Editor’s Note: This piece was first published on Thursday, Oct. 8, 2020. Due to a technical error, it was republished on our website on Nov. 16, resulting in a new but inaccurate timestamp. The piece was also updated on Jan. 10, 2022 to remove the author’s byline due to unique personal concerns.
The first installment of the Program in Creative Writing’s C.K. Williams Reading Series, a sequence of events that “showcase senior thesis students of the Program in Creative Writing with established writers as special guests,” featured Lebanese American author Rabih Alameddine, writer of the critically acclaimed and National Book Critics Circle Award Finalist, “An Unnecessary Woman.”

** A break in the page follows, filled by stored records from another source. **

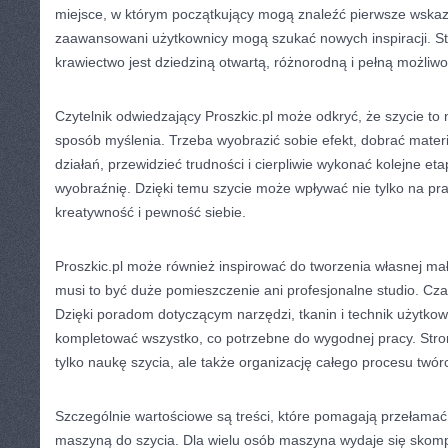
miejsce, w którym początkujący mogą znaleźć pierwsze wskazó
zaawansowani użytkownicy mogą szukać nowych inspiracji. St
krawiectwo jest dziedziną otwartą, różnorodną i pełną możliwo
Czytelnik odwiedzający Proszkic.pl może odkryć, że szycie to n
sposób myślenia. Trzeba wyobrazić sobie efekt, dobrać mater
działań, przewidzieć trudności i cierpliwie wykonać kolejne eta
wyobraźnię. Dzięki temu szycie może wpływać nie tylko na pra
kreatywność i pewność siebie.
Proszkic.pl może również inspirować do tworzenia własnej mał
musi to być duże pomieszczenie ani profesjonalne studio. Cza
Dzięki poradom dotyczącym narzędzi, tkanin i technik użytko
kompletować wszystko, co potrzebne do wygodnej pracy. Stro
tylko naukę szycia, ale także organizację całego procesu twór
Szczególnie wartościowe są treści, które pomagają przełamać
maszyną do szycia. Dla wielu osób maszyna wydaje się skomp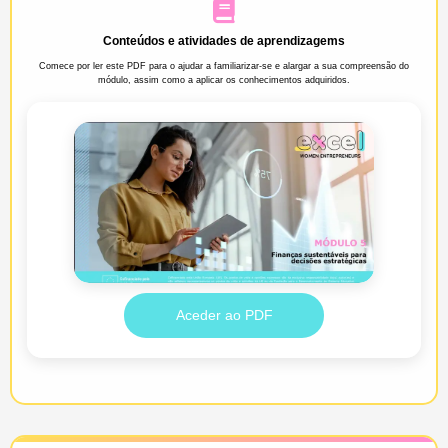
Conteúdos e atividades de aprendizagems
Comece por ler este PDF para o ajudar a familiarizar-se e alargar a sua compreensão do
módulo, assim como a aplicar os conhecimentos adquiridos.
Aceder ao PDF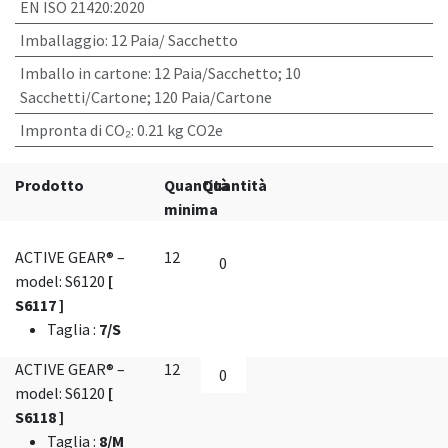
EN ISO 21420:2020
Imballaggio
:
12 Paia/ Sacchetto
Imballo in cartone
:
12 Paia/Sacchetto; 10
Sacchetti/Cartone; 120 Paia/Cartone
Impronta di CO₂
:
0.21 kg CO2e
Prodotto
Quantità
Quantità
minima
ACTIVE GEAR® –
12
model: S6120
[
S6117 ]
Taglia
:
7/S
ACTIVE GEAR® –
12
model: S6120
[
S6118 ]
Taglia
:
8/M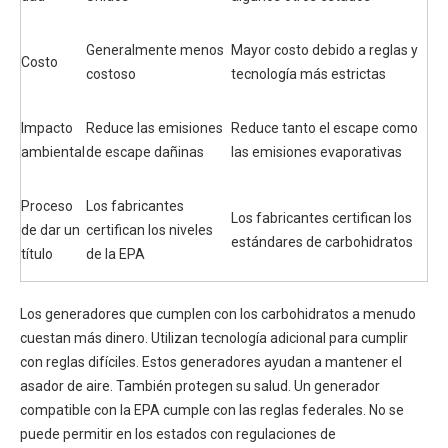
Generalmente menos
Mayor costo debido a reglas y
Costo
costoso
tecnología más estrictas
Impacto
Reduce las emisiones
Reduce tanto el escape como
ambiental
de escape dañinas
las emisiones evaporativas
Proceso
Los fabricantes
Los fabricantes certifican los
de dar un
certifican los niveles
estándares de carbohidratos
título
de la EPA
Los generadores que cumplen con los carbohidratos a menudo
cuestan más dinero. Utilizan tecnología adicional para cumplir
con reglas difíciles. Estos generadores ayudan a mantener el
asador de aire. También protegen su salud. Un generador
compatible con la EPA cumple con las reglas federales. No se
puede permitir en los estados con regulaciones de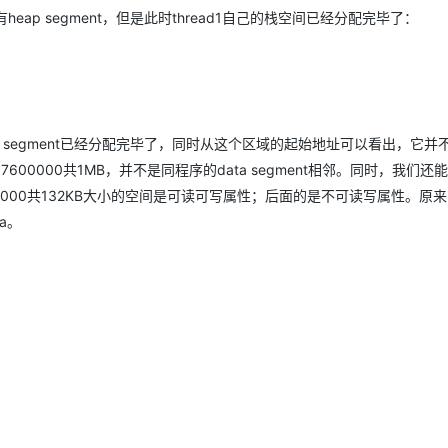
没有heap segment，但是此时thread1自己的栈空间已经分配完毕了：
的heap segment已经分配完毕了，同时从这个区域的起始地址可以看出，它
7600000共1MB，并不是同程序的data segment相邻。同时，我们还
7520000共132KB大小的空间是可读可写属性；后面的是不可读写属性。原
na。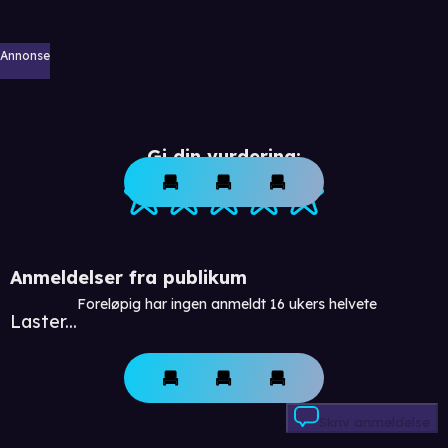
Annonse
Gi din vurdering:
Anmeldelser fra publikum
Foreløpig har ingen anmeldt 16 ukers helvete
Laster...
Skriv anmeldelse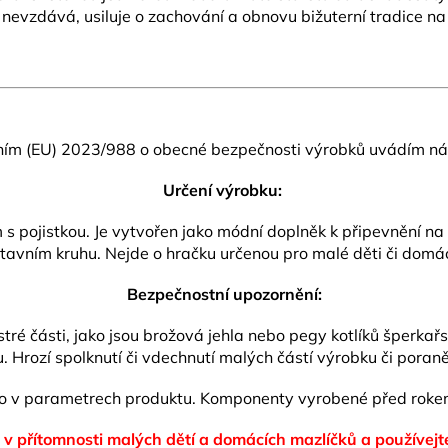
 nevzdává, usiluje o zachování a obnovu bižuterní tradice na
ním (EU) 2023/988 o obecné bezpečnosti výrobků uvádím nás
Určení výrobku:
pojistkou. Je vytvořen jako módní doplněk k připevnění na od
tavním kruhu. Nejde o hračku určenou pro malé děti či domác
Bezpečnostní upozornění:
ré části, jako jsou brožová jehla nebo pegy kotlíků šperkař
 Hrozí spolknutí či vdechnutí malých částí výrobku či poraně
no v parametrech produktu.
Komponenty vyrobené před rokem
 v přítomnosti malých dětí a domácích mazlíčků
a používejt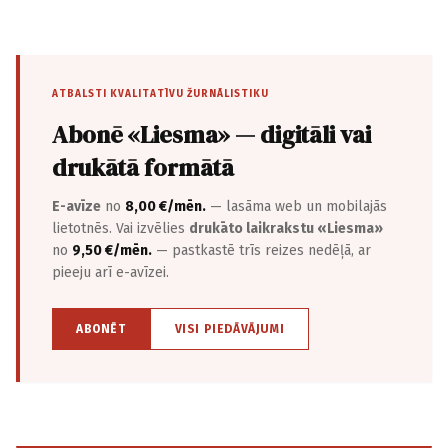
ATBALSTI KVALITATĪVU ŽURNĀLISTIKU
Abonē «Liesma» — digitāli vai
drukātā formātā
E-avīze
no
8,00 €/mēn.
— lasāma web un mobilajās
lietotnēs. Vai izvēlies
drukāto laikrakstu «Liesma»
no
9,50 €/mēn.
— pastkastē trīs reizes nedēļā, ar
pieeju arī e-avīzei.
ABONĒT
VISI PIEDĀVĀJUMI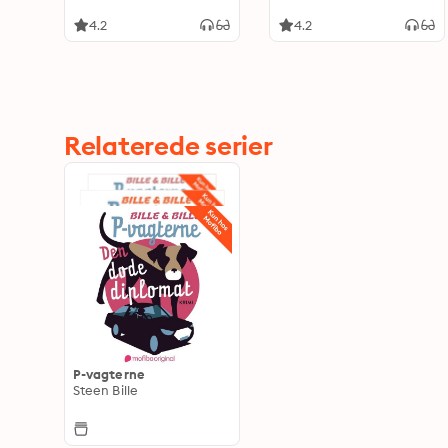
4.2
4.2
Relaterede serier
P-vagterne
Steen Bille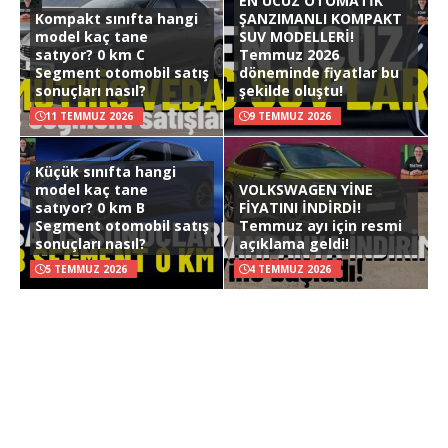
EN UCUZ OTOMATİK
Kompakt sınıfta hangi
ŞANZIMANLI KOMPAKT
model kaç tane
SUV MODELLERİ!
satıyor? 0 km C
Temmuz 2026
Segment otomobil satış
döneminde fiyatlar bu
sonuçları nasıl?
şekilde oluştu!
11 TEMMUZ 2026
9 TEMMUZ 2026
Küçük sınıfta hangi
model kaç tane
VOLKSWAGEN YİNE
satıyor? 0 km B
FİYATINI İNDİRDİ!
Segment otomobil satış
Temmuz ayı için resmi
sonuçları nasıl?
açıklama geldi!
5 TEMMUZ 2026
4 TEMMUZ 2026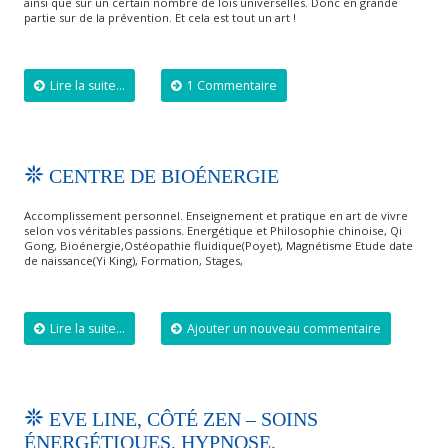
ainsi que sur un certain nombre de lois universelles. Donc en grande
partie sur de la prévention. Et cela est tout un art !
Lire la suite...
1 Commentaire
CENTRE DE BIOÉNERGIE
Accomplissement personnel. Enseignement et pratique en art de vivre
selon vos véritables passions. Energétique et Philosophie chinoise, Qi
Gong, Bioénergie,Ostéopathie fluidique(Poyet), Magnétisme Etude date
de naissance(Yi King), Formation, Stages,
Lire la suite...
Ajouter un nouveau commentaire
EVE LINE, CÔTÉ ZEN – SOINS
ÉNERGÉTIQUES, HYPNOSE,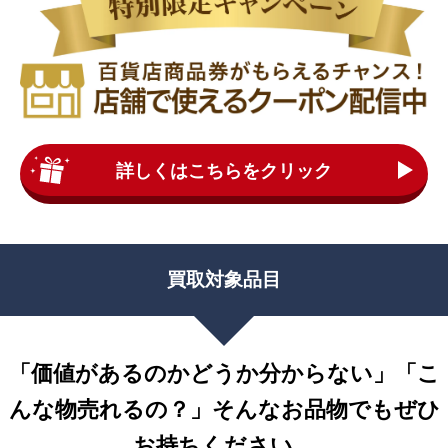
詳しくはこちらをクリック
買取対象品目
「価値があるのかどうか分からない」「こ
んな物売れるの？」
そんなお品物でもぜひ
お持ちください。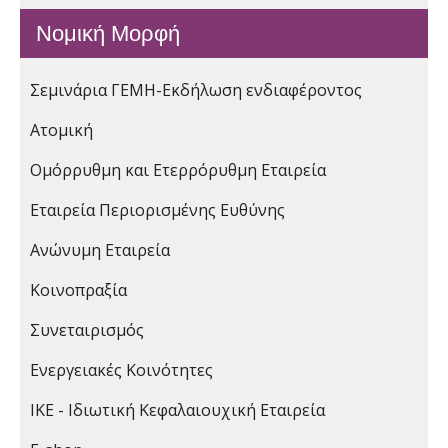
Νομική Μορφή
Σεμινάρια ΓΕΜΗ-Εκδήλωση ενδιαφέροντος
Ατομική
Ομόρρυθμη και Ετερρόρυθμη Εταιρεία
Εταιρεία Περιορισμένης Ευθύνης
Ανώνυμη Εταιρεία
Κοινοπραξία
Συνεταιρισμός
Ενεργειακές Κοινότητες
ΙΚΕ - Ιδιωτική Κεφαλαιουχική Εταιρεία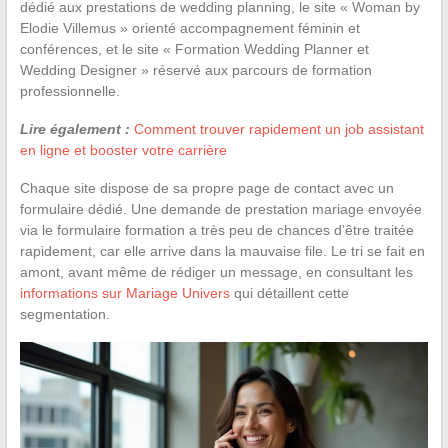
dédié aux prestations de wedding planning, le site « Woman by
Elodie Villemus » orienté accompagnement féminin et
conférences, et le site « Formation Wedding Planner et
Wedding Designer » réservé aux parcours de formation
professionnelle.
Lire également :
Comment trouver rapidement un job assistant
en ligne et booster votre carrière
Chaque site dispose de sa propre page de contact avec un
formulaire dédié. Une demande de prestation mariage envoyée
via le formulaire formation a très peu de chances d’être traitée
rapidement, car elle arrive dans la mauvaise file. Le tri se fait en
amont, avant même de rédiger un message, en consultant les
informations sur Mariage Univers
qui détaillent cette
segmentation.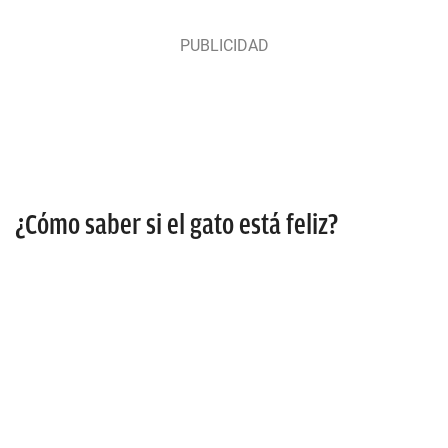
¿Cómo saber si el gato está feliz?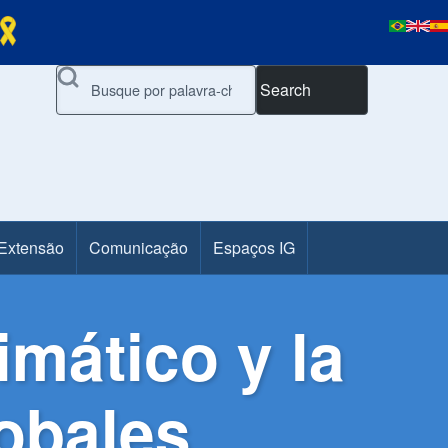
Search
 Extensão
Comunicação
Espaços IG
mático y la
lobales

Held over Zoom, the event began with the quirky, full-of-life, and unapologetically authentic Alameddine sharing his essay “How to Bartend,” followed by an interview with creative writing senior thesis student Hamza Hashem ’21.
In his essay, Alameddine recounted his earlier years as not only a bartender, but also a lover of soccer and cashmere sweaters; a directionless youth and soon-to-be writer with a Ph.D. in engineering and an MBA; and a survivor of HIV/AIDS who watched his closest friends come and go during an epidemic not altogether dissimilar from the one we face today.
Alameddine, like many of his gay male contemporaries at the time, confronted the reality of his own temporality. He recounted how, in an attempt to deal with this impermanence, he did what he thought many would do: he went on a six-month shopping spree, created a soccer team, and became a bartender who absolutely despised bartending.
This last choice dumbfounded even Alameddine, who, in his own words, discovered he didn’t like working “in one hour.” His experience as a bartender, however, would prove one of the most meaningful of his life.
Alameddine came to know a group of boisterous Irish painters who became locals at the bar — and who went on to become some of his closest friends. At a time of rampant homophobia, the Irish men didn’t care that Alameddine was gay, nor did they care that he couldn’t pour a drink if his life depended on it. Alameddine loudly resurrected the energetic and obscene banter he and “his Irish men” shared.
Eventually, Alameddine quit his bartending job and became a full time writer, never to see the Irish men again. He spoke with sadness about the other friends he left behind: his all-gay soccer team, the San Francisco Spikes, suffering death after death due to HIV/AIDS.
In his story and subsequent interview with Hashem, Alameddine emphasized three important lessons:
First, that we should “cherish friends before they pass away.” The time we spend together with loved ones should be highly valued, and should be among our top priorities.
Second, “mistakes make us who we are.” Alameddine’s life has taken him many directions. Some might say that in hindsight, he should’ve become a writer much earlier in life, but his path gave him an authentic voice and unique perspectives that translated into beautiful stories.
Third, “our stories are important.” Seeing people who represent ourselves in the books we read is a privilege we all deserve to have. By sharing our own stories for the world to see, we ensure that the next generation will have plenty of stories featuring people of all kinds.
The next installment of the reading series, scheduled for Oct. 14 at 6 p.m. EDT, will feature Flora Thomson-DeVeaux ’13 and several seniors in the Program in Creative Writing.